Is there any specific part of that paper that jumped out to you as helping your argument? The paper itself, excluding references & title page is only 4 pages long, it's not exactly an arduous read. The original PDF is easier to read than the Royal Society's, imo. http://www.mv.helsinki.fi/home/hemila/H23.pdf
 
Polos are amazing really. They essentially removed half of the mint and marketed it as "the mint with the hole" and people fell for it!

One way to increase profit. ;)
 
Polos are amazing really. They essentially removed half of the mint and marketed it as "the mint with the hole" and people fell for it!

One way to increase profit. ;)

The cost of the mint is insignificant compared with marketing, distribution, etc though. All these branded products you're paying for the name, the cost to produce is typically tiny.
 
I love polos. Fruit ones too. That is all.
 
Don't knock the vitamin c m8. DoctorYourself.com - Klenner Vitamin C Paper

It's good stuff. Liposomal vitamin c - easy way to get high doses orally for overall well being.
I've yet to find a site recommending liposomal vitamin C that isn't pushing magical cures for cancer.

In response to that link (feel free to debate my points any time, particularly why the $68 billion supplement industry can't afford a clinical trial, when doing so would give them the legal right to market high dose vitamin C as a treatment, which they don't currently have), firstly, it'd be good to have a verifiable source - DoctorYourself have a book out, which I feel influences things a bit. I can't find a single reliable source that's published that study, PubMed doesn't even record its existence, and the 5 studies of his it does have on record don't even have abstracts. According to his wikipedia page, only 2 of these have even been published, one of which in the very first issue of a journal that no longer exists, and another one by a journal that still lists 'copyright 2011' on its website. Even the wikipedia page (which I would hazard a guess, has been outsourced, from some of the errors that I spotted when just glancing at it) doesn't mention the study you linked to.

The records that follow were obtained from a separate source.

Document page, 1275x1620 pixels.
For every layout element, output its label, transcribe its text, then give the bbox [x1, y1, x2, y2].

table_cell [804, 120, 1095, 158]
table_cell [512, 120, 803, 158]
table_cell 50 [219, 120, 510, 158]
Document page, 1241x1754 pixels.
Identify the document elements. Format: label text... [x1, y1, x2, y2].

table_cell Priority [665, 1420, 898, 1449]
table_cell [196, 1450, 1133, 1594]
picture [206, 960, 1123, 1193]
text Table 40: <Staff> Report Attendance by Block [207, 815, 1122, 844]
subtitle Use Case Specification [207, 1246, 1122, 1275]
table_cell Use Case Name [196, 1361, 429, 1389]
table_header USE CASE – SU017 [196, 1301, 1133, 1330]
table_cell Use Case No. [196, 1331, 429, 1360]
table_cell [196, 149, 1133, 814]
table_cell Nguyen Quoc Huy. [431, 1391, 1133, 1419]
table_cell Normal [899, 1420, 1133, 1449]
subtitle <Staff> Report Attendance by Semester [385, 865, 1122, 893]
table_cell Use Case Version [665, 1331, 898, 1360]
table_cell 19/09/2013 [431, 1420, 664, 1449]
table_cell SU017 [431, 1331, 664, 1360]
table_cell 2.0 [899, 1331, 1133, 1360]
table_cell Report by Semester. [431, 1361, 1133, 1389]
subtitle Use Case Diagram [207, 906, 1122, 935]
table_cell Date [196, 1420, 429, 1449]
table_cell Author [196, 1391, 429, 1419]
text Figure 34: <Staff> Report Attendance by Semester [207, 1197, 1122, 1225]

I attempted to read that link, but it doesn't seem like an actual research paper. After hearing a vague study performed by 'Stanley', but didn't cite, performed in 1935, and several more that were apparently performed by him in the 1950s (that there seems to be no record of), comparing his 100% success rate to a study of a measly 10 people, without naming the study (although I managed to find it), and so on, and so on, I gave up. (not to mention the fact it's 11,600 words - for a paper written that badly, I'd rather spend the time plucking hairs from my arms.)

It seems to be a review rather than an actual research paper, and seems to regularly cite his own papers, along with a myriad of unnamed papers, which it would be hell on earth to find, in these days of the internet, let alone when that was published (if it was published)

Next?
 
OP, your False Dilemma Straw Man is on a Slipper Slope leading to Hasty Generalization and Ad Hominem.